**Try it:**
For the listing that follows, report how many lines contain the string "Created", giving the number alone.

**Input material:**
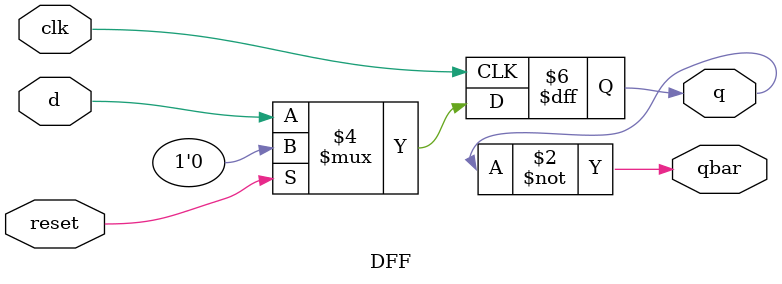
<source format=v>
`timescale 1ns / 1ps


module DFF(d,clk,reset,q,qbar);
input d;
input clk;
input reset;
output reg q;
output  qbar;
always@(posedge clk)
begin
if(reset)
begin
q<=0;
end
else
q<=d;
end
assign qbar=~q;
endmodule
</source>
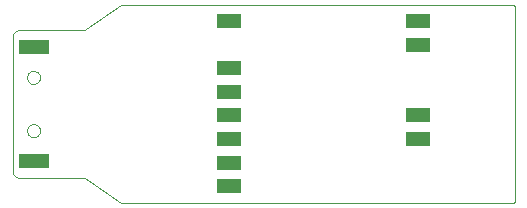
<source format=gbp>
G75*
%MOIN*%
%OFA0B0*%
%FSLAX24Y24*%
%IPPOS*%
%LPD*%
%AMOC8*
5,1,8,0,0,1.08239X$1,22.5*
%
%ADD10C,0.0000*%
%ADD11R,0.1000X0.0500*%
%ADD12R,0.0787X0.0512*%
D10*
X006315Y002474D02*
X006315Y006900D01*
X006317Y006930D01*
X006322Y006960D01*
X006331Y006989D01*
X006344Y007016D01*
X006359Y007042D01*
X006378Y007066D01*
X006399Y007087D01*
X006423Y007106D01*
X006449Y007121D01*
X006476Y007134D01*
X006505Y007143D01*
X006535Y007148D01*
X006565Y007150D01*
X008636Y007150D01*
X008779Y007195D02*
X009915Y007988D01*
X022963Y007988D01*
X022980Y007986D01*
X022997Y007982D01*
X023013Y007975D01*
X023027Y007965D01*
X023040Y007952D01*
X023050Y007938D01*
X023057Y007922D01*
X023061Y007905D01*
X023063Y007888D01*
X023063Y001486D01*
X023061Y001469D01*
X023057Y001452D01*
X023050Y001436D01*
X023040Y001422D01*
X023027Y001409D01*
X023013Y001399D01*
X022997Y001392D01*
X022980Y001388D01*
X022963Y001386D01*
X009915Y001386D01*
X008740Y002224D01*
X006565Y002224D01*
X006535Y002226D01*
X006505Y002231D01*
X006476Y002240D01*
X006449Y002253D01*
X006423Y002268D01*
X006399Y002287D01*
X006378Y002308D01*
X006359Y002332D01*
X006344Y002358D01*
X006331Y002385D01*
X006322Y002414D01*
X006317Y002444D01*
X006315Y002474D01*
X006798Y003801D02*
X006800Y003830D01*
X006806Y003858D01*
X006815Y003886D01*
X006828Y003912D01*
X006845Y003935D01*
X006864Y003957D01*
X006886Y003976D01*
X006911Y003991D01*
X006937Y004004D01*
X006965Y004012D01*
X006993Y004017D01*
X007022Y004018D01*
X007051Y004015D01*
X007079Y004008D01*
X007106Y003998D01*
X007132Y003984D01*
X007155Y003967D01*
X007176Y003947D01*
X007194Y003924D01*
X007209Y003899D01*
X007220Y003872D01*
X007228Y003844D01*
X007232Y003815D01*
X007232Y003787D01*
X007228Y003758D01*
X007220Y003730D01*
X007209Y003703D01*
X007194Y003678D01*
X007176Y003655D01*
X007155Y003635D01*
X007132Y003618D01*
X007106Y003604D01*
X007079Y003594D01*
X007051Y003587D01*
X007022Y003584D01*
X006993Y003585D01*
X006965Y003590D01*
X006937Y003598D01*
X006911Y003611D01*
X006886Y003626D01*
X006864Y003645D01*
X006845Y003667D01*
X006828Y003690D01*
X006815Y003716D01*
X006806Y003744D01*
X006800Y003772D01*
X006798Y003801D01*
X006798Y005573D02*
X006800Y005602D01*
X006806Y005630D01*
X006815Y005658D01*
X006828Y005684D01*
X006845Y005707D01*
X006864Y005729D01*
X006886Y005748D01*
X006911Y005763D01*
X006937Y005776D01*
X006965Y005784D01*
X006993Y005789D01*
X007022Y005790D01*
X007051Y005787D01*
X007079Y005780D01*
X007106Y005770D01*
X007132Y005756D01*
X007155Y005739D01*
X007176Y005719D01*
X007194Y005696D01*
X007209Y005671D01*
X007220Y005644D01*
X007228Y005616D01*
X007232Y005587D01*
X007232Y005559D01*
X007228Y005530D01*
X007220Y005502D01*
X007209Y005475D01*
X007194Y005450D01*
X007176Y005427D01*
X007155Y005407D01*
X007132Y005390D01*
X007106Y005376D01*
X007079Y005366D01*
X007051Y005359D01*
X007022Y005356D01*
X006993Y005357D01*
X006965Y005362D01*
X006937Y005370D01*
X006911Y005383D01*
X006886Y005398D01*
X006864Y005417D01*
X006845Y005439D01*
X006828Y005462D01*
X006815Y005488D01*
X006806Y005516D01*
X006800Y005544D01*
X006798Y005573D01*
X008636Y007150D02*
X008666Y007152D01*
X008696Y007157D01*
X008725Y007167D01*
X008753Y007179D01*
X008779Y007195D01*
D11*
X007015Y006596D03*
X007015Y002778D03*
D12*
X013515Y002731D03*
X013515Y001944D03*
X013515Y003519D03*
X013515Y004306D03*
X013515Y005094D03*
X013515Y005881D03*
X013515Y007456D03*
X019814Y007456D03*
X019814Y006669D03*
X019814Y004306D03*
X019814Y003519D03*
M02*

</source>
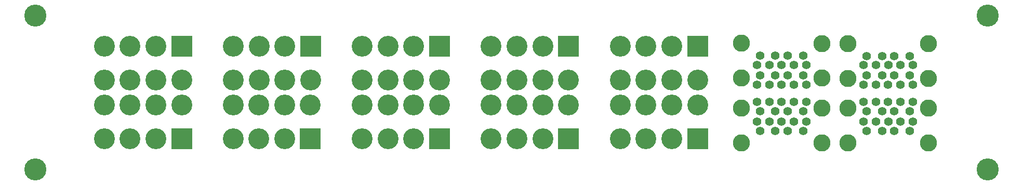
<source format=gbr>
G04 #@! TF.FileFunction,Soldermask,Top*
%FSLAX46Y46*%
G04 Gerber Fmt 4.6, Leading zero omitted, Abs format (unit mm)*
G04 Created by KiCad (PCBNEW 4.0.7) date 04/09/18 21:47:58*
%MOMM*%
%LPD*%
G01*
G04 APERTURE LIST*
%ADD10C,0.100000*%
%ADD11C,3.600000*%
%ADD12C,2.800000*%
%ADD13C,1.400000*%
%ADD14R,3.400000X3.400000*%
%ADD15C,3.400000*%
G04 APERTURE END LIST*
D10*
D11*
X225200000Y-90200000D03*
X70000000Y-90200000D03*
X70000000Y-115300000D03*
X225200000Y-115300000D03*
D12*
X202387200Y-110985300D03*
X202387200Y-105305300D03*
X215527200Y-105305300D03*
X215527200Y-110975300D03*
D13*
X212457200Y-108985300D03*
X205457200Y-108985300D03*
X207957200Y-108985300D03*
X209957200Y-108985300D03*
X212957200Y-107485300D03*
X210957200Y-107485300D03*
X208967200Y-107485300D03*
X206957200Y-107485300D03*
X204957200Y-107485300D03*
X205457200Y-105785300D03*
X207957200Y-105785300D03*
X209957200Y-105785300D03*
X212457200Y-105785300D03*
X212957200Y-104285300D03*
X210957200Y-104285300D03*
X208957200Y-104285300D03*
X206957200Y-104285300D03*
X204957200Y-104285300D03*
D12*
X202387200Y-94792800D03*
X202387200Y-100472800D03*
X215527200Y-100472800D03*
X215527200Y-94802800D03*
D13*
X212457200Y-96792800D03*
X205457200Y-96792800D03*
X207957200Y-96792800D03*
X209957200Y-96792800D03*
X212957200Y-98292800D03*
X210957200Y-98292800D03*
X208967200Y-98292800D03*
X206957200Y-98292800D03*
X204957200Y-98292800D03*
X205457200Y-99992800D03*
X207957200Y-99992800D03*
X209957200Y-99992800D03*
X212457200Y-99992800D03*
X212957200Y-101492800D03*
X210957200Y-101492800D03*
X208957200Y-101492800D03*
X206957200Y-101492800D03*
X204957200Y-101492800D03*
D12*
X185020700Y-110976800D03*
X185020700Y-105296800D03*
X198160700Y-105296800D03*
X198160700Y-110966800D03*
D13*
X195090700Y-108976800D03*
X188090700Y-108976800D03*
X190590700Y-108976800D03*
X192590700Y-108976800D03*
X195590700Y-107476800D03*
X193590700Y-107476800D03*
X191600700Y-107476800D03*
X189590700Y-107476800D03*
X187590700Y-107476800D03*
X188090700Y-105776800D03*
X190590700Y-105776800D03*
X192590700Y-105776800D03*
X195090700Y-105776800D03*
X195590700Y-104276800D03*
X193590700Y-104276800D03*
X191590700Y-104276800D03*
X189590700Y-104276800D03*
X187590700Y-104276800D03*
D12*
X185020700Y-94737800D03*
X185020700Y-100417800D03*
X198160700Y-100417800D03*
X198160700Y-94747800D03*
D13*
X195090700Y-96737800D03*
X188090700Y-96737800D03*
X190590700Y-96737800D03*
X192590700Y-96737800D03*
X195590700Y-98237800D03*
X193590700Y-98237800D03*
X191600700Y-98237800D03*
X189590700Y-98237800D03*
X187590700Y-98237800D03*
X188090700Y-99937800D03*
X190590700Y-99937800D03*
X192590700Y-99937800D03*
X195090700Y-99937800D03*
X195590700Y-101437800D03*
X193590700Y-101437800D03*
X191590700Y-101437800D03*
X189590700Y-101437800D03*
X187590700Y-101437800D03*
D14*
X93827600Y-110286800D03*
D15*
X89627600Y-110286800D03*
X85427600Y-110286800D03*
X81227600Y-110286800D03*
X93827600Y-104786800D03*
X89627600Y-104786800D03*
X85427600Y-104786800D03*
X81227600Y-104786800D03*
D14*
X93827600Y-95250000D03*
D15*
X89627600Y-95250000D03*
X85427600Y-95250000D03*
X81227600Y-95250000D03*
X93827600Y-100750000D03*
X89627600Y-100750000D03*
X85427600Y-100750000D03*
X81227600Y-100750000D03*
D14*
X114808000Y-110286800D03*
D15*
X110608000Y-110286800D03*
X106408000Y-110286800D03*
X102208000Y-110286800D03*
X114808000Y-104786800D03*
X110608000Y-104786800D03*
X106408000Y-104786800D03*
X102208000Y-104786800D03*
D14*
X114858800Y-95250000D03*
D15*
X110658800Y-95250000D03*
X106458800Y-95250000D03*
X102258800Y-95250000D03*
X114858800Y-100750000D03*
X110658800Y-100750000D03*
X106458800Y-100750000D03*
X102258800Y-100750000D03*
D14*
X135839200Y-110286800D03*
D15*
X131639200Y-110286800D03*
X127439200Y-110286800D03*
X123239200Y-110286800D03*
X135839200Y-104786800D03*
X131639200Y-104786800D03*
X127439200Y-104786800D03*
X123239200Y-104786800D03*
D14*
X135839200Y-95250000D03*
D15*
X131639200Y-95250000D03*
X127439200Y-95250000D03*
X123239200Y-95250000D03*
X135839200Y-100750000D03*
X131639200Y-100750000D03*
X127439200Y-100750000D03*
X123239200Y-100750000D03*
D14*
X156870400Y-110286800D03*
D15*
X152670400Y-110286800D03*
X148470400Y-110286800D03*
X144270400Y-110286800D03*
X156870400Y-104786800D03*
X152670400Y-104786800D03*
X148470400Y-104786800D03*
X144270400Y-104786800D03*
D14*
X156870400Y-95250000D03*
D15*
X152670400Y-95250000D03*
X148470400Y-95250000D03*
X144270400Y-95250000D03*
X156870400Y-100750000D03*
X152670400Y-100750000D03*
X148470400Y-100750000D03*
X144270400Y-100750000D03*
D14*
X177901600Y-110286800D03*
D15*
X173701600Y-110286800D03*
X169501600Y-110286800D03*
X165301600Y-110286800D03*
X177901600Y-104786800D03*
X173701600Y-104786800D03*
X169501600Y-104786800D03*
X165301600Y-104786800D03*
D14*
X177901600Y-95250000D03*
D15*
X173701600Y-95250000D03*
X169501600Y-95250000D03*
X165301600Y-95250000D03*
X177901600Y-100750000D03*
X173701600Y-100750000D03*
X169501600Y-100750000D03*
X165301600Y-100750000D03*
M02*

</source>
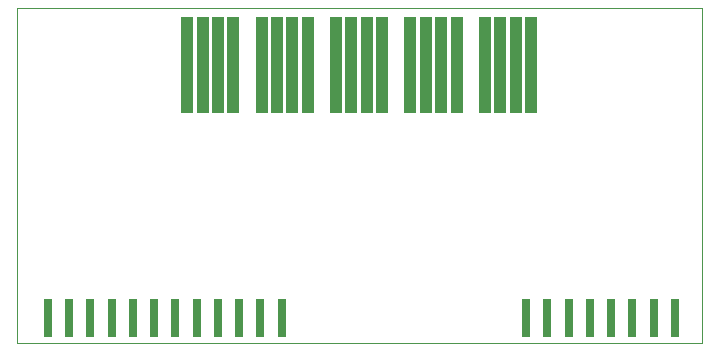
<source format=gbr>
%FSLAX34Y34*%
%MOMM*%
%LNSMDMASK_TOP*%
G71*
G01*
%ADD10C, 0.00*%
%ADD11R, 0.80X3.20*%
%ADD12R, 1.10X8.20*%
%LPD*%
G54D10*
X-580000Y283000D02*
X0Y283000D01*
X0Y0D01*
X-580000Y0D01*
X-580000Y283000D01*
X-554000Y21000D02*
G54D11*
D03*
X-149000Y21000D02*
G54D11*
D03*
X-536000Y21000D02*
G54D11*
D03*
X-518000Y21000D02*
G54D11*
D03*
X-500000Y21000D02*
G54D11*
D03*
X-482000Y21000D02*
G54D11*
D03*
X-464000Y21000D02*
G54D11*
D03*
X-446000Y21000D02*
G54D11*
D03*
X-428000Y21000D02*
G54D11*
D03*
X-410000Y21000D02*
G54D11*
D03*
X-392000Y21000D02*
G54D11*
D03*
X-374000Y21000D02*
G54D11*
D03*
X-356000Y21000D02*
G54D11*
D03*
X-131000Y21000D02*
G54D11*
D03*
X-113000Y21000D02*
G54D11*
D03*
X-95000Y21000D02*
G54D11*
D03*
X-77000Y21000D02*
G54D11*
D03*
X-59000Y21000D02*
G54D11*
D03*
X-41000Y21000D02*
G54D11*
D03*
X-23000Y21000D02*
G54D11*
D03*
X-145000Y235000D02*
G54D12*
D03*
X-158000Y235000D02*
G54D12*
D03*
X-171000Y235000D02*
G54D12*
D03*
X-184000Y235000D02*
G54D12*
D03*
X-208000Y235000D02*
G54D12*
D03*
X-221000Y235000D02*
G54D12*
D03*
X-234000Y235000D02*
G54D12*
D03*
X-247000Y235000D02*
G54D12*
D03*
X-271000Y235000D02*
G54D12*
D03*
X-284000Y235000D02*
G54D12*
D03*
X-297000Y235000D02*
G54D12*
D03*
X-310000Y235000D02*
G54D12*
D03*
X-334000Y235000D02*
G54D12*
D03*
X-347000Y235000D02*
G54D12*
D03*
X-360000Y235000D02*
G54D12*
D03*
X-373000Y235000D02*
G54D12*
D03*
X-397000Y235000D02*
G54D12*
D03*
X-410000Y235000D02*
G54D12*
D03*
X-423000Y235000D02*
G54D12*
D03*
X-436000Y235000D02*
G54D12*
D03*
M02*

</source>
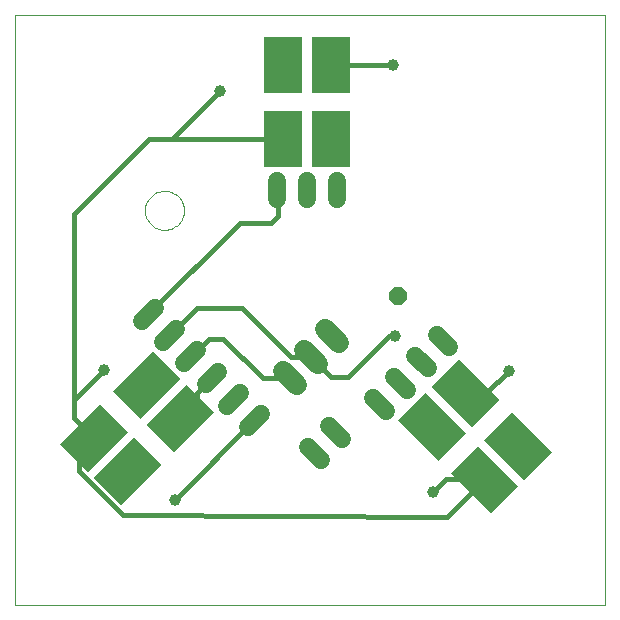
<source format=gbl>
G75*
%MOIN*%
%OFA0B0*%
%FSLAX24Y24*%
%IPPOS*%
%LPD*%
%AMOC8*
5,1,8,0,0,1.08239X$1,22.5*
%
%ADD10C,0.0000*%
%ADD11C,0.0600*%
%ADD12OC8,0.0600*%
%ADD13C,0.0660*%
%ADD14R,0.1299X0.1890*%
%ADD15C,0.0160*%
%ADD16C,0.0396*%
D10*
X000100Y000100D02*
X000100Y019785D01*
X019785Y019785D01*
X019785Y000100D01*
X000100Y000100D01*
X004439Y013261D02*
X004441Y013311D01*
X004447Y013361D01*
X004457Y013411D01*
X004470Y013459D01*
X004487Y013507D01*
X004508Y013553D01*
X004532Y013597D01*
X004560Y013639D01*
X004591Y013679D01*
X004625Y013716D01*
X004662Y013751D01*
X004701Y013782D01*
X004742Y013811D01*
X004786Y013836D01*
X004832Y013858D01*
X004879Y013876D01*
X004927Y013890D01*
X004976Y013901D01*
X005026Y013908D01*
X005076Y013911D01*
X005127Y013910D01*
X005177Y013905D01*
X005227Y013896D01*
X005275Y013884D01*
X005323Y013867D01*
X005369Y013847D01*
X005414Y013824D01*
X005457Y013797D01*
X005497Y013767D01*
X005535Y013734D01*
X005570Y013698D01*
X005603Y013659D01*
X005632Y013618D01*
X005658Y013575D01*
X005681Y013530D01*
X005700Y013483D01*
X005715Y013435D01*
X005727Y013386D01*
X005735Y013336D01*
X005739Y013286D01*
X005739Y013236D01*
X005735Y013186D01*
X005727Y013136D01*
X005715Y013087D01*
X005700Y013039D01*
X005681Y012992D01*
X005658Y012947D01*
X005632Y012904D01*
X005603Y012863D01*
X005570Y012824D01*
X005535Y012788D01*
X005497Y012755D01*
X005457Y012725D01*
X005414Y012698D01*
X005369Y012675D01*
X005323Y012655D01*
X005275Y012638D01*
X005227Y012626D01*
X005177Y012617D01*
X005127Y012612D01*
X005076Y012611D01*
X005026Y012614D01*
X004976Y012621D01*
X004927Y012632D01*
X004879Y012646D01*
X004832Y012664D01*
X004786Y012686D01*
X004742Y012711D01*
X004701Y012740D01*
X004662Y012771D01*
X004625Y012806D01*
X004591Y012843D01*
X004560Y012883D01*
X004532Y012925D01*
X004508Y012969D01*
X004487Y013015D01*
X004470Y013063D01*
X004457Y013111D01*
X004447Y013161D01*
X004441Y013211D01*
X004439Y013261D01*
D11*
X004764Y010010D02*
X004340Y009586D01*
X005047Y008879D02*
X005471Y009303D01*
X006179Y008596D02*
X005754Y008171D01*
X006461Y007464D02*
X006886Y007889D01*
X007593Y007181D02*
X007169Y006757D01*
X007876Y006050D02*
X008300Y006474D01*
X009874Y005369D02*
X010299Y004944D01*
X011006Y005651D02*
X010581Y006076D01*
X012037Y007001D02*
X012461Y006577D01*
X013169Y007284D02*
X012744Y007709D01*
X013451Y008416D02*
X013876Y007991D01*
X014583Y008699D02*
X014159Y009123D01*
X010840Y013640D02*
X010840Y014240D01*
X009840Y014240D02*
X009840Y013640D01*
X008840Y013640D02*
X008840Y014240D01*
D12*
X012880Y010400D03*
D13*
X010908Y008856D02*
X010442Y009323D01*
X009734Y008616D02*
X010201Y008149D01*
X009494Y007442D02*
X009027Y007908D01*
D14*
G36*
X005813Y007447D02*
X006731Y006529D01*
X005395Y005193D01*
X004477Y006111D01*
X005813Y007447D01*
G37*
G36*
X004699Y008561D02*
X005617Y007643D01*
X004281Y006307D01*
X003363Y007225D01*
X004699Y008561D01*
G37*
G36*
X002945Y006807D02*
X003863Y005889D01*
X002527Y004553D01*
X001609Y005471D01*
X002945Y006807D01*
G37*
G36*
X004059Y005693D02*
X004977Y004775D01*
X003641Y003439D01*
X002723Y004357D01*
X004059Y005693D01*
G37*
G36*
X012879Y006259D02*
X013797Y007177D01*
X015133Y005841D01*
X014215Y004923D01*
X012879Y006259D01*
G37*
G36*
X013993Y007373D02*
X014911Y008291D01*
X016247Y006955D01*
X015329Y006037D01*
X013993Y007373D01*
G37*
G36*
X015747Y005619D02*
X016665Y006537D01*
X018001Y005201D01*
X017083Y004283D01*
X015747Y005619D01*
G37*
G36*
X014633Y004505D02*
X015551Y005423D01*
X016887Y004087D01*
X015969Y003169D01*
X014633Y004505D01*
G37*
X010627Y015640D03*
X009053Y015640D03*
X009053Y018120D03*
X010627Y018120D03*
D15*
X012690Y018120D01*
X012700Y018110D01*
X009053Y015640D02*
X005340Y015640D01*
X004560Y015640D01*
X002060Y013140D01*
X002060Y006930D01*
X002060Y006356D01*
X002736Y005680D01*
X002736Y005306D01*
X002240Y005330D01*
X002230Y004580D01*
X003700Y003110D01*
X014494Y003030D01*
X015760Y004296D01*
X014466Y004296D01*
X014040Y003870D01*
X015120Y007164D02*
X015814Y007164D01*
X016560Y007910D01*
X012760Y009070D02*
X012570Y009070D01*
X011220Y007720D01*
X010630Y007720D01*
X009968Y008382D01*
X009318Y008382D01*
X007690Y010020D01*
X006169Y010020D01*
X005259Y009091D01*
X004552Y009798D02*
X007594Y012840D01*
X008640Y012840D01*
X008890Y013090D01*
X008890Y013870D01*
X008840Y013820D01*
X008840Y013940D01*
X008840Y013820D02*
X008840Y013740D01*
X006930Y017230D02*
X005340Y015640D01*
X006573Y008990D02*
X007050Y008990D01*
X008365Y007675D01*
X009261Y007675D01*
X008088Y006262D02*
X005440Y003614D01*
X005440Y003610D01*
X005604Y006320D02*
X006180Y006896D01*
X006180Y007180D01*
X006674Y007674D01*
X006674Y007676D01*
X005966Y008384D02*
X006573Y008990D01*
X003060Y007930D02*
X002060Y006930D01*
D16*
X003060Y007930D03*
X005440Y003610D03*
X012760Y009070D03*
X016560Y007910D03*
X014040Y003870D03*
X006930Y017230D03*
X012700Y018110D03*
M02*

</source>
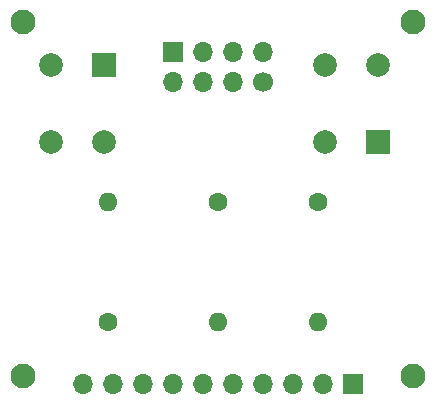
<source format=gbr>
%TF.GenerationSoftware,KiCad,Pcbnew,6.0.4-6f826c9f35~116~ubuntu21.10.1*%
%TF.CreationDate,2022-07-26T13:19:51-06:00*%
%TF.ProjectId,Flipper_DeAuther_2,466c6970-7065-4725-9f44-654175746865,rev?*%
%TF.SameCoordinates,Original*%
%TF.FileFunction,Soldermask,Top*%
%TF.FilePolarity,Negative*%
%FSLAX46Y46*%
G04 Gerber Fmt 4.6, Leading zero omitted, Abs format (unit mm)*
G04 Created by KiCad (PCBNEW 6.0.4-6f826c9f35~116~ubuntu21.10.1) date 2022-07-26 13:19:51*
%MOMM*%
%LPD*%
G01*
G04 APERTURE LIST*
%ADD10C,2.000000*%
%ADD11R,2.000000X2.000000*%
%ADD12C,1.600000*%
%ADD13O,1.600000X1.600000*%
%ADD14C,2.100000*%
%ADD15C,1.700000*%
%ADD16O,1.700000X1.700000*%
%ADD17R,1.700000X1.700000*%
G04 APERTURE END LIST*
D10*
%TO.C,Flash_SW1*%
X129830000Y-88898800D03*
X129830000Y-82398800D03*
X134330000Y-88898800D03*
D11*
X134330000Y-82398800D03*
%TD*%
D10*
%TO.C,Reset_SW1*%
X152980000Y-88898800D03*
X152980000Y-82398800D03*
D11*
X157480000Y-88898800D03*
D10*
X157480000Y-82398800D03*
%TD*%
D12*
%TO.C,CH_EN_R1*%
X143946807Y-93980000D03*
D13*
X143946807Y-104140000D03*
%TD*%
D14*
%TO.C,H3*%
X160451807Y-108711999D03*
%TD*%
D12*
%TO.C,Flash_R1*%
X134620000Y-104140000D03*
D13*
X134620000Y-93980000D03*
%TD*%
D15*
%TO.C,ESP-01*%
X147741807Y-83820000D03*
D16*
X147741807Y-81280000D03*
X145201807Y-83820000D03*
X145201807Y-81280000D03*
X142661807Y-83820000D03*
X142661807Y-81280000D03*
X140121807Y-83820000D03*
D17*
X140121807Y-81280000D03*
%TD*%
D14*
%TO.C,H2*%
X160464509Y-78740000D03*
%TD*%
D17*
%TO.C,Flipper_GPIO1*%
X155371807Y-109416999D03*
D16*
X152831807Y-109416999D03*
X150291807Y-109416999D03*
X147751807Y-109416999D03*
X145211807Y-109416999D03*
X142671807Y-109416999D03*
X140131807Y-109416999D03*
X137591807Y-109416999D03*
X135051807Y-109416999D03*
X132511807Y-109416999D03*
%TD*%
D14*
%TO.C,H1*%
X127444509Y-78740000D03*
%TD*%
D12*
%TO.C,Reset_R1*%
X152400000Y-93980000D03*
D13*
X152400000Y-104140000D03*
%TD*%
D14*
%TO.C,H4*%
X127431807Y-108711999D03*
%TD*%
M02*

</source>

**Expected output:**
2